Each test consists of two phases:

• As a first step, PropEr generates random symbolic command sequences deriving information from the callback module implementing the abstract state machine. This is the role of commands/1 generator.
• As a second step, command sequences are executed so as to check that the system behaves as expected. This is the role of run_commands/2, a function that evaluates a symbolic command sequence according to an abstract state machine specification.

These two phases are encapsulated in the following property, which can be used for testing the process dictionary:

def prop_pdict() do
  forall cmds <- commands(__MODULE__) do
    {_history, _state, result} = run_commands(__MODULE__, cmds)
    cleanup()
    result == ok
  end
end

When testing impure code, it is very important to keep each test self-contained. For this reason, almost every property for testing stateful systems contains some clean-up code. Such code is necessary to put the system in a known state, so that the next test can be executed independently from previous ones.

Parallel testing

After ensuring that a system's behaviour can be described via an abstract state machine when commands are executed sequentially, it is possible to move to parallel testing. The same state machine can be used to generate command sequences that will be executed in parallel to test for race conditions. A parallel test case (parallel_testcase/0 ) consists of a sequential and a parallel component. The sequential component is a command sequence that is run first to put the system in a random state. The parallel component is a list containing 2 command sequences to be executed in parallel, each of them in a separate newly-spawned process.

Generating parallel test cases involves the following actions.
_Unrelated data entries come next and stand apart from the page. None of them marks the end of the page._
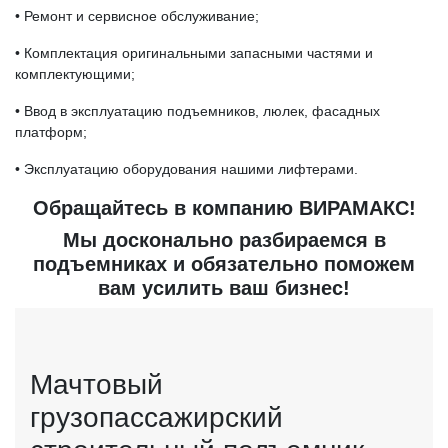
• Ремонт и сервисное обслуживание;
• Комплектация оригинальными запасными частями и
комплектующими;
• Ввод в эксплуатацию подъемников, люлек, фасадных
платформ;
• Эксплуатацию оборудования нашими лифтерами.
Обращайтесь в компанию ВИРАМАКС!
Мы досконально разбираемся в
подъемниках и обязательно поможем
вам усилить ваш бизнес!
Мачтовый
грузопассажирский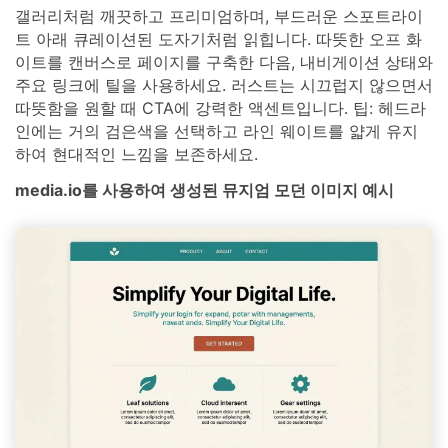
갤러리처럼 깨끗하고 프리미엄하며, 부드러운 스포트라이
트 아래 큐레이션된 도자기처럼 읽힙니다. 따뜻한 오프 화
이트를 캔버스로 페이지를 구축한 다음, 내비게이션 상태와
주요 링크에 틸을 사용하세요. 러스트는 시끄럽지 않으면서
따뜻함을 원할 때 CTA에 강력한 액센트입니다. 팁: 헤드라
인에는 거의 검은색을 선택하고 라인 웨이트를 얇게 유지
하여 현대적인 느낌을 보존하세요.
media.io를 사용하여 생성된 뮤지엄 모던 이미지 예시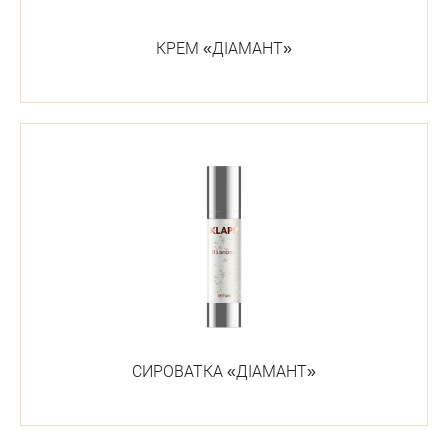
КРЕМ «ДІАМАНТ»
СИРОВАТКА «ДІАМАНТ»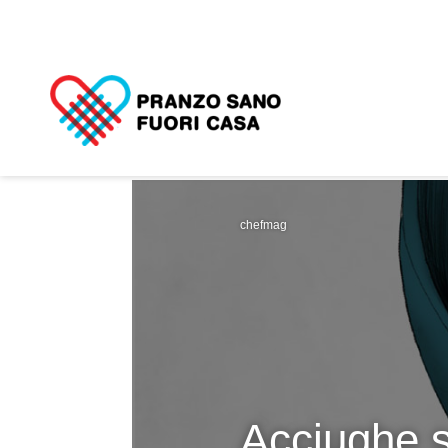
chefmag
Acciughe s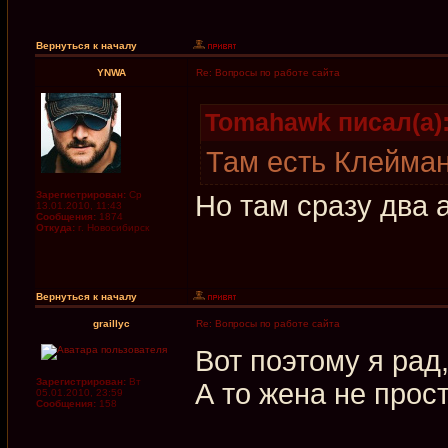
Вернуться к началу
YNWA
Re: Вопросы по работе сайта
Tomahawk писал(а)
Там есть Клейман
Зарегистрирован:
Ср
Но там сразу два 
13.01.2010, 11:43
Сообщения:
1874
Откуда:
г. Новосибирск
Вернуться к началу
graillyc
Re: Вопросы по работе сайта
Вот поэтому я рад,
Зарегистрирован:
Вт
А то жена не прос
05.01.2010, 23:59
Сообщения:
158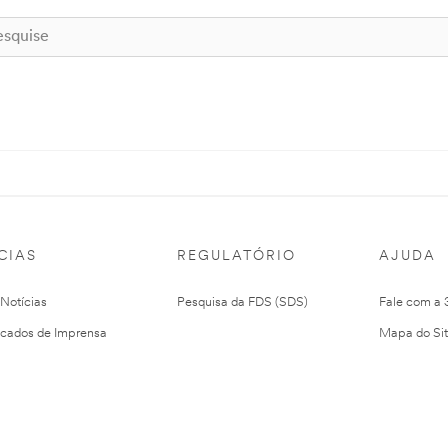
CIAS
REGULATÓRIO
AJUDA
 Notícias
Pesquisa da FDS (SDS)
Fale com a
cados de Imprensa
Mapa do Si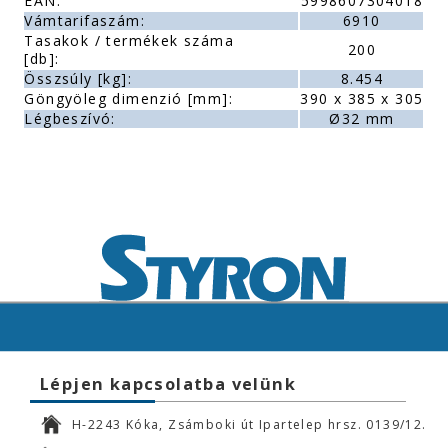
EAN:
5998607304018
Vámtarifaszám:
6910
Tasakok / termékek száma
200
[db]:
Összsúly [kg]:
8.454
Göngyöleg dimenzió [mm]:
390 x 385 x 305
Légbeszívó:
Ø32 mm
Lépjen kapcsolatba velünk
H-2243 Kóka, Zsámboki út Ipartelep hrsz. 0139/12.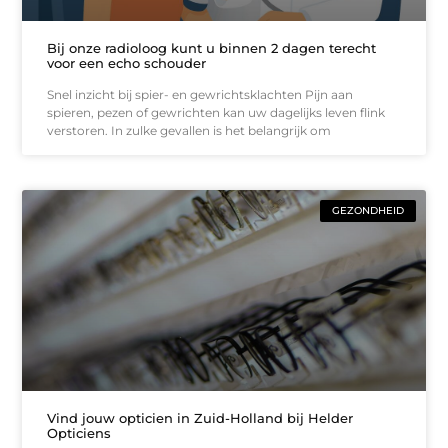
Bij onze radioloog kunt u binnen 2 dagen terecht
voor een echo schouder
Snel inzicht bij spier- en gewrichtsklachten Pijn aan
spieren, pezen of gewrichten kan uw dagelijks leven flink
verstoren. In zulke gevallen is het belangrijk om
GEZONDHEID
Vind jouw opticien in Zuid-Holland bij Helder
Opticiens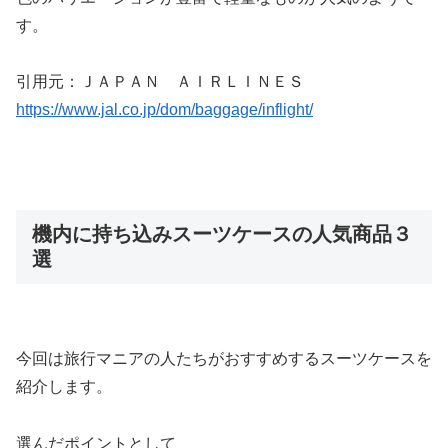
す。
引用元：ＪＡＰＡＮ ＡＩＲＬＩＮＥＳ
https://www.jal.co.jp/dom/baggage/inflight/
機内に持ち込みスーツケースの人気商品３
選
今回は旅行マニアの人たちがおすすめするスーツケースを
紹介します。
選んだポイントとして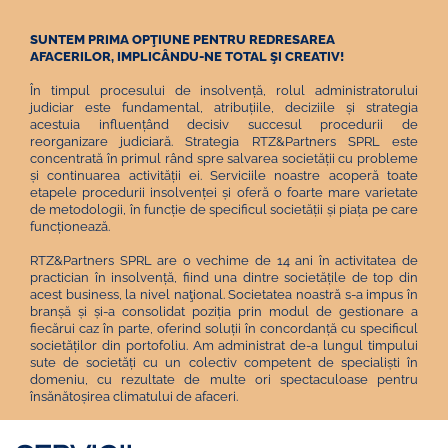
SUNTEM PRIMA OPŢIUNE PENTRU REDRESAREA
AFACERILOR, IMPLICÂNDU-NE TOTAL ŞI CREATIV!
În timpul procesului de insolvență, rolul administratorului
judiciar este fundamental, atribuțiile, deciziile și strategia
acestuia influențând decisiv succesul procedurii de
reorganizare judiciară. Strategia RTZ&Partners SPRL este
concentrată în primul rând spre salvarea societății cu probleme
și continuarea activității ei. Serviciile noastre acoperă toate
etapele procedurii insolvenței și oferă o foarte mare varietate
de metodologii, în funcție de specificul societății și piața pe care
funcționează.
RTZ&Partners SPRL are o vechime de 14 ani în activitatea de
practician în insolvență, fiind una dintre societățile de top din
acest business, la nivel naţional. Societatea noastră s-a impus în
branșă și și-a consolidat poziția prin modul de gestionare a
fiecărui caz în parte, oferind soluții în concordanță cu specificul
societăților din portofoliu. Am administrat de-a lungul timpului
sute de societăți cu un colectiv competent de specialiști în
domeniu, cu rezultate de multe ori spectaculoase pentru
însănătoșirea climatului de afaceri.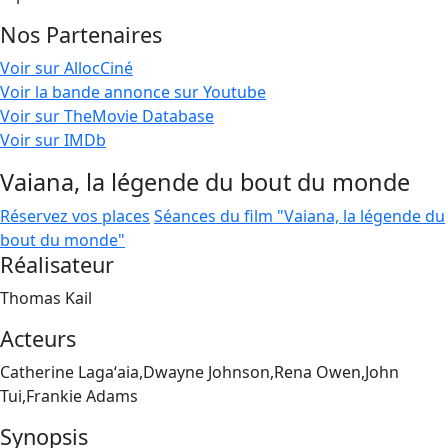
Nos Partenaires
Voir sur AllocCiné
Voir la bande annonce sur Youtube
Voir sur TheMovie Database
Voir sur IMDb
Vaiana, la légende du bout du monde
Réservez vos places
Séances du film "Vaiana, la légende du
bout du monde"
Réalisateur
Thomas Kail
Acteurs
Catherine Lagaʻaia,Dwayne Johnson,Rena Owen,John
Tui,Frankie Adams
Synopsis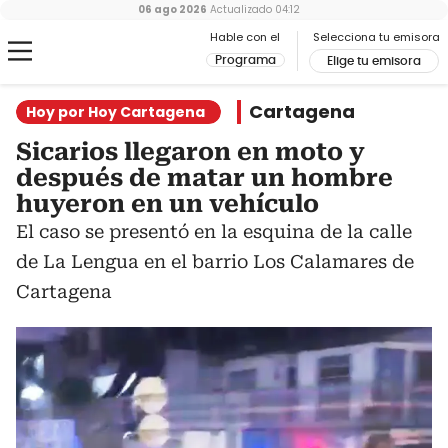
06 ago 2026
Actualizado
04:12
Hable con el
Selecciona tu emisora
Programa
Elige tu emisora
Cartagena
Hoy por Hoy Cartagena
Sicarios llegaron en moto y
después de matar un hombre
huyeron en un vehículo
El caso se presentó en la esquina de la calle
de La Lengua en el barrio Los Calamares de
Cartagena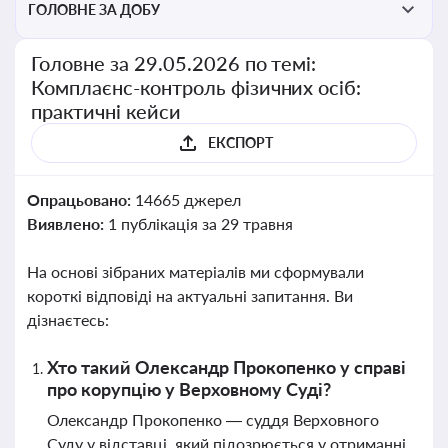
ГОЛОВНЕ ЗА ДОБУ
Головне за 29.05.2026 по темі:
Комплаєнс-контроль фізичних осіб:
практичні кейси
ЕКСПОРТ
Опрацьовано:
14665 джерел
Виявлено:
1 публікація за 29 травня
На основі зібраних матеріалів ми сформували
короткі відповіді на актуальні запитання. Ви
дізнаєтесь:
Хто такий Олександр Прокопенко у справі
про корупцію у Верховному Суді?
Олександр Прокопенко — суддя Верховного
Суду у відставці, який підозрюється у отриманні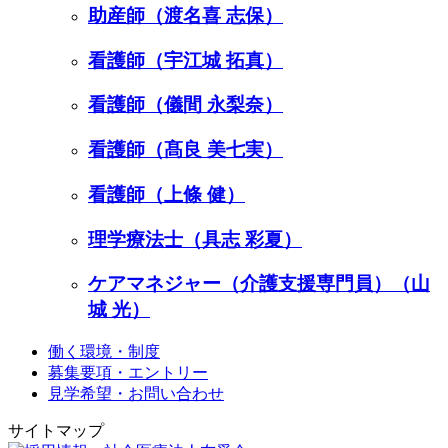
助産師（渡名喜 志保）
看護師（宇江城 拓真）
看護師（儀間 永梨奈）
看護師（髙良 美七実）
看護師（上條 健）
理学療法士（具志 彩夏）
ケアマネジャー（介護支援専門員）（山
城 光）
働く環境・制度
募集要項・エントリー
見学希望・お問い合わせ
サイトマップ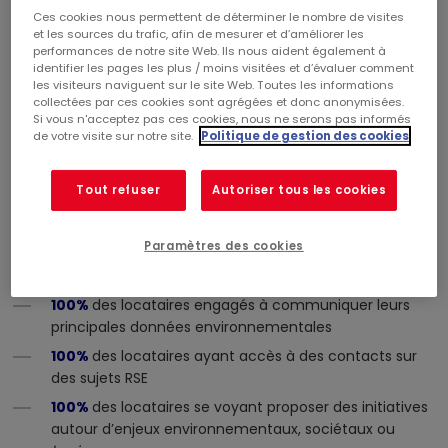
En
tant
que bailleur, Mercialys est le partenaire
Ces cookies nous permettent de déterminer le nombre de visites
privilégié de ses locataires, et cherche à coopérer
et les sources du trafic, afin de mesurer et d’améliorer les
avec eux, dans une relation équilibrée et de long
performances de notre site Web. Ils nous aident également à
terme.
identifier les pages les plus / moins visitées et d’évaluer comment
les visiteurs naviguent sur le site Web. Toutes les informations
collectées par ces cookies sont agrégées et donc anonymisées.
Si vous n'acceptez pas ces cookies, nous ne serons pas informés
OBJECTIF 2030
de votre visite sur notre site.
Politique de gestion des cookies
Tout refuser
Autoriser tous les cookies
100% de nos locataires associés à notre pacte « bailleur
enseigne responsables »
Paramètres des cookies
Comment nous allons y parvenir d'ici 2030
100%
des baux intégrant l’annexe environnementale
100%
des locataires engagés à communiquer leurs
principales données environnementales
100%
des locataires ayant accès à des contacts sur
des sujets RSE
100%
des locataires se voyant proposer des initiatives
autour d’enjeux environnementaux, sociétaux ou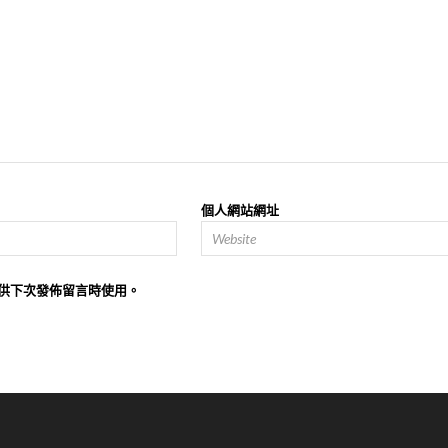
個人網站網址
供下次發佈留言時使用。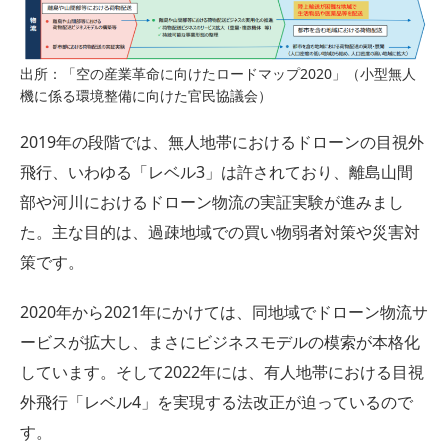
出所：「空の産業革命に向けたロードマップ2020」（小型無人
機に係る環境整備に向けた官民協議会）
2019年の段階では、無人地帯におけるドローンの目視外
飛行、いわゆる「レベル3」は許されており、離島山間
部や河川におけるドローン物流の実証実験が進みまし
た。主な目的は、過疎地域での買い物弱者対策や災害対
策です。
2020年から2021年にかけては、同地域でドローン物流サ
ービスが拡大し、まさにビジネスモデルの模索が本格化
しています。そして2022年には、有人地帯における目視
外飛行「レベル4」を実現する法改正が迫っているので
す。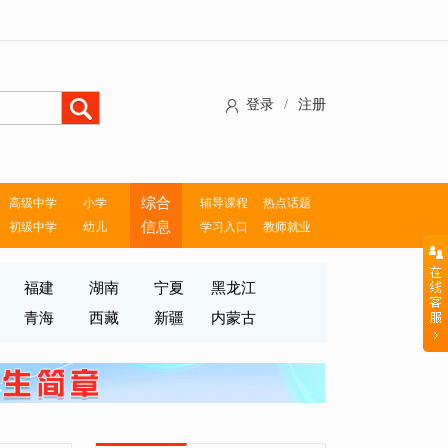
登录
/
注册
综合
高级中学
小学
辅导课程
热点话题
信息
初级中学
幼儿
学习入口
教师就业
福建
湖南
宁夏
黑龙江
青海
西藏
新疆
内蒙古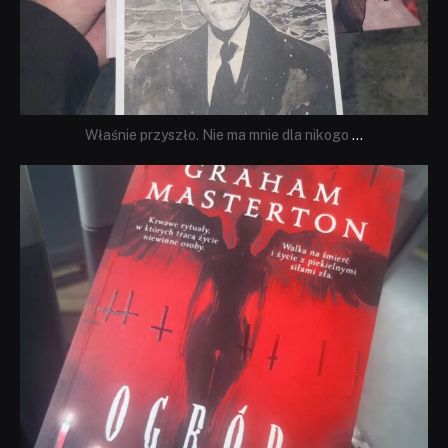
Właśnie przyszło. Nie ma mnie dla nikogo
...
dobryhorror
Sie 23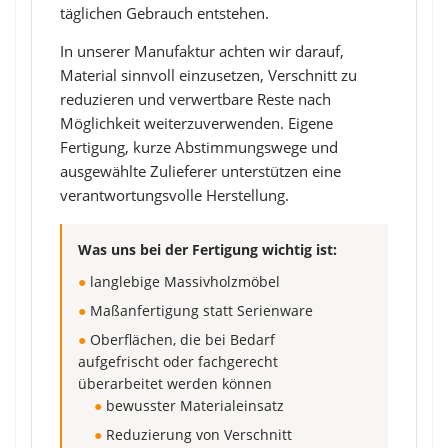
täglichen Gebrauch entstehen.
In unserer Manufaktur achten wir darauf,
Material sinnvoll einzusetzen, Verschnitt zu
reduzieren und verwertbare Reste nach
Möglichkeit weiterzuverwenden. Eigene
Fertigung, kurze Abstimmungswege und
ausgewählte Zulieferer unterstützen eine
verantwortungsvolle Herstellung.
Was uns bei der Fertigung wichtig ist:
●
langlebige Massivholzmöbel
●
Maßanfertigung statt Serienware
●
Oberflächen, die bei Bedarf
aufgefrischt oder fachgerecht
überarbeitet werden können
●
bewusster Materialeinsatz
●
Reduzierung von Verschnitt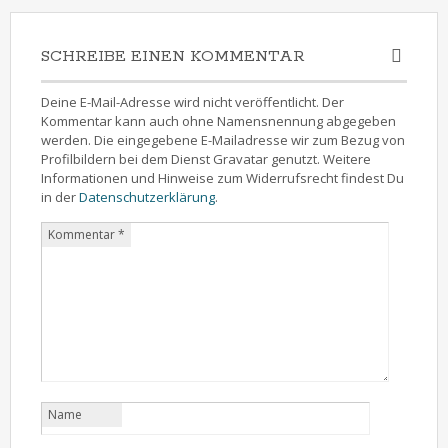
SCHREIBE EINEN KOMMENTAR
Deine E-Mail-Adresse wird nicht veröffentlicht. Der
Kommentar kann auch ohne Namensnennung abgegeben
werden. Die eingegebene E-Mailadresse wir zum Bezug von
Profilbildern bei dem Dienst Gravatar genutzt. Weitere
Informationen und Hinweise zum Widerrufsrecht findest Du
in der
Datenschutzerklärung
.
Kommentar
*
Name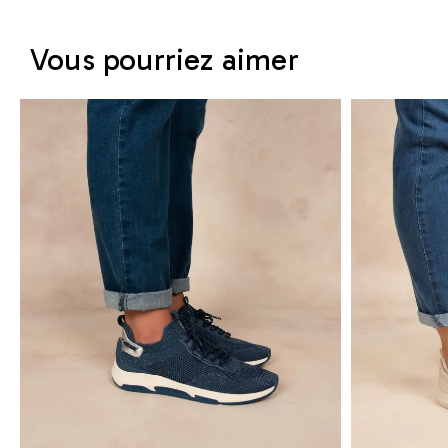
Vous pourriez aimer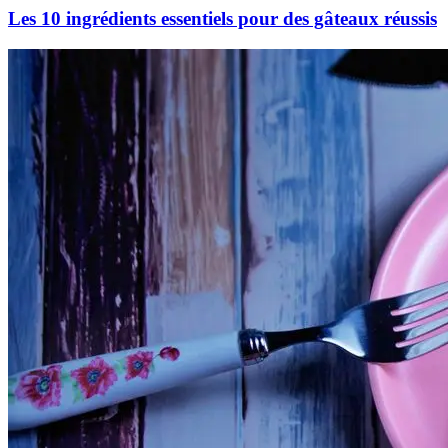
Les 10 ingrédients essentiels pour des gâteaux réussis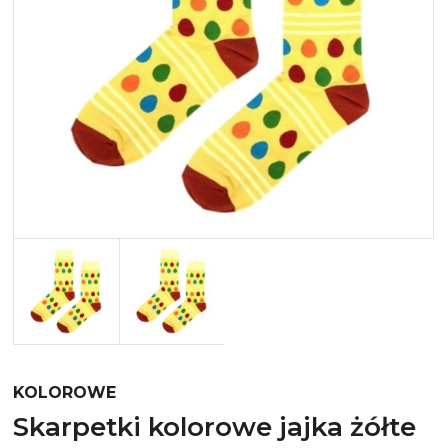
Merynos trekking
Kropki
Merynos bezuciskowe
Paski
Kaszmir
Kaszmir stopki
Bawełna
Bawełna egipska maco
Bawełna merceryzowana
KOLOROWE
skarpetki kolorowe jajka żółte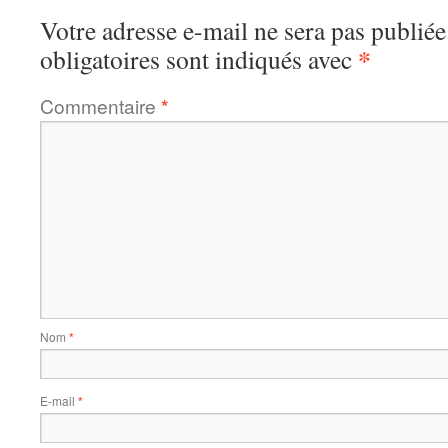
Votre adresse e-mail ne sera pas publiée
*
obligatoires sont indiqués avec
Commentaire
*
Nom
*
E-mail
*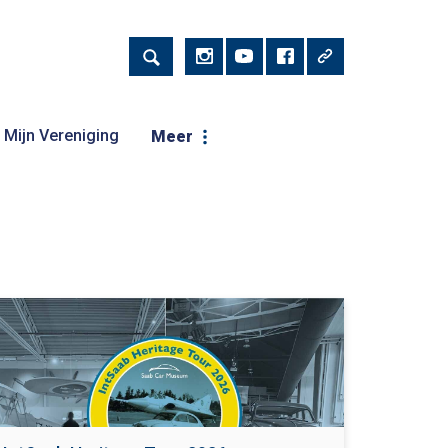
Mijn Vereniging
Meer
Initially, we generate a command sequence deriving information from the abstract state machine specification, as in the case of sequential statem testing. Then, we parallelize a random suffix (up to 12 commands) of the initial sequence by splitting it into 2 subsequences that will be executed concurrently. Limitations arise from the fact that each subsequence should be a valid command sequence (i.e. all commands should satisfy preconditions and use only symbolic variables bound to the results of preceding calls in the same sequence). Furthermore, we apply an additional check: we have to ensure that preconditions are satisfied in all possible interleavings of the concurrent tasks. Otherwise, an exception might be raised during parallel execution and lead to unexpected (and unwanted) test failure. In case these constraints cannot be satisfied for a specific test case, the test case will be executed sequentially. Then an f is printed on screen to inform the user. This usually means that preconditions need to become less strict for parallel testing to work.

After running a parallel test case, PropEr uses the state machine specification to check if the results observed could have been produced by a possible serialization of the parallel component. If no such serialization is possible, then an atomicity violation has been detected. In this case, the shrinking mechanism attempts to produce a counterexample that is minimal in terms of concurrent operations. Properties for parallel testing are very similar to those used for sequential testing.

def prop_parallel_testing() do
   forall testcase <- parallel_commands(__MODULE__) do
      {_sequential, _parallel, result} = run_parallel_commands(__MODULE__, testcase),
      cleanup(),
      result == :ok
   end
end

Please note that the actual interleaving of commands of the parallel component depends on the Erlang scheduler, which is too deterministic. For PropEr to be able to detect race conditions, the code of the system under test should be instrumented with erlang:yield/0 calls to the scheduler.

Acknowledgments

Very much of the documentation is immediately taken from the proper API documentation.